Supplied data

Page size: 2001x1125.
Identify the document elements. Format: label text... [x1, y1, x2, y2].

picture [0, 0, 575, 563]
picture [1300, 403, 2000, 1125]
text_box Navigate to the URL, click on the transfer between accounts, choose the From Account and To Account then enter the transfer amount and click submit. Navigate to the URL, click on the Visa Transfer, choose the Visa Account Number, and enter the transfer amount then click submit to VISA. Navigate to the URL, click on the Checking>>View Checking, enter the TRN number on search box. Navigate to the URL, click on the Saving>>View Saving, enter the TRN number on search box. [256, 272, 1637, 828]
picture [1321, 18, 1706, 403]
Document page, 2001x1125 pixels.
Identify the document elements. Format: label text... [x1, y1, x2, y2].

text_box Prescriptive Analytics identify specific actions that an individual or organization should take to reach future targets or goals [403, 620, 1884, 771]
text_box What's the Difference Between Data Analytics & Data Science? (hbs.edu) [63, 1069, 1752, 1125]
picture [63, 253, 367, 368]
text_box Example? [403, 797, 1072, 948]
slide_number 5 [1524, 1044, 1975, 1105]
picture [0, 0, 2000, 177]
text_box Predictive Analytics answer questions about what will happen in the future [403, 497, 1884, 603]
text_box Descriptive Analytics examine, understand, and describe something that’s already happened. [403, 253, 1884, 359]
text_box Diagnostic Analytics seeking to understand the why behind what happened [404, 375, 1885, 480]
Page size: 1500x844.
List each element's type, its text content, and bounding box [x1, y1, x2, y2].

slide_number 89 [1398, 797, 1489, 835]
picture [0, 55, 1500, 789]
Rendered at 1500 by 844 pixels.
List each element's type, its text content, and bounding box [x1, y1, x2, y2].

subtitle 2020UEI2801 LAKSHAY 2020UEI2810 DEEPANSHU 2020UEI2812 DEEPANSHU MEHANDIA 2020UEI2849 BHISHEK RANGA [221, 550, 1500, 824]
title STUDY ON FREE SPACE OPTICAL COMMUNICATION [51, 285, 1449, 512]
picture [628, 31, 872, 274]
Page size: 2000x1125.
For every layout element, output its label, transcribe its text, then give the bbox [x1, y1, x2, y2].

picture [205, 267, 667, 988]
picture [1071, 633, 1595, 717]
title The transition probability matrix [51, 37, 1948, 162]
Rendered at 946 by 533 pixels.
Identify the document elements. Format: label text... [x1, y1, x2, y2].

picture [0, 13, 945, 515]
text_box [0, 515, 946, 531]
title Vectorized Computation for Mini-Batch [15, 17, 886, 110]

Work item
All of the entries above should be written out verbatim.

Answer box
Page size: 2001x1125.
Identify the document elements. Format: label text... [x1, y1, x2, y2].

picture [0, 0, 575, 563]
picture [1300, 403, 2000, 1125]
text_box Navigate to the URL, click on the transfer between accounts, choose the From Account and To Account then enter the transfer amount and click submit. Navigate to the URL, click on the Visa Transfer, choose the Visa Account Number, and enter the transfer amount then click submit to VISA. Navigate to the URL, click on the Checking>>View Checking, enter the TRN number on search box. Navigate to the URL, click on the Saving>>View Saving, enter the TRN number on search box. [256, 272, 1637, 828]
picture [1321, 18, 1706, 403]
Document page, 2001x1125 pixels.
Identify the document elements. Format: label text... [x1, y1, x2, y2].

text_box Prescriptive Analytics identify specific actions that an individual or organization should take to reach future targets or goals [403, 620, 1884, 771]
text_box What's the Difference Between Data Analytics & Data Science? (hbs.edu) [63, 1069, 1752, 1125]
picture [63, 253, 367, 368]
text_box Example? [403, 797, 1072, 948]
slide_number 5 [1524, 1044, 1975, 1105]
picture [0, 0, 2000, 177]
text_box Predictive Analytics answer questions about what will happen in the future [403, 497, 1884, 603]
text_box Descriptive Analytics examine, understand, and describe something that’s already happened. [403, 253, 1884, 359]
text_box Diagnostic Analytics seeking to understand the why behind what happened [404, 375, 1885, 480]
Page size: 1500x844.
List each element's type, its text content, and bounding box [x1, y1, x2, y2].

slide_number 89 [1398, 797, 1489, 835]
picture [0, 55, 1500, 789]
Rendered at 1500 by 844 pixels.
List each element's type, its text content, and bounding box [x1, y1, x2, y2].

subtitle 2020UEI2801 LAKSHAY 2020UEI2810 DEEPANSHU 2020UEI2812 DEEPANSHU MEHANDIA 2020UEI2849 BHISHEK RANGA [221, 550, 1500, 824]
title STUDY ON FREE SPACE OPTICAL COMMUNICATION [51, 285, 1449, 512]
picture [628, 31, 872, 274]
Page size: 2000x1125.
For every layout element, output its label, transcribe its text, then give the bbox [x1, y1, x2, y2].

picture [205, 267, 667, 988]
picture [1071, 633, 1595, 717]
title The transition probability matrix [51, 37, 1948, 162]
Rendered at 946 by 533 pixels.
Identify the document elements. Format: label text... [x1, y1, x2, y2].

picture [0, 13, 945, 515]
text_box [0, 515, 946, 531]
title Vectorized Computation for Mini-Batch [15, 17, 886, 110]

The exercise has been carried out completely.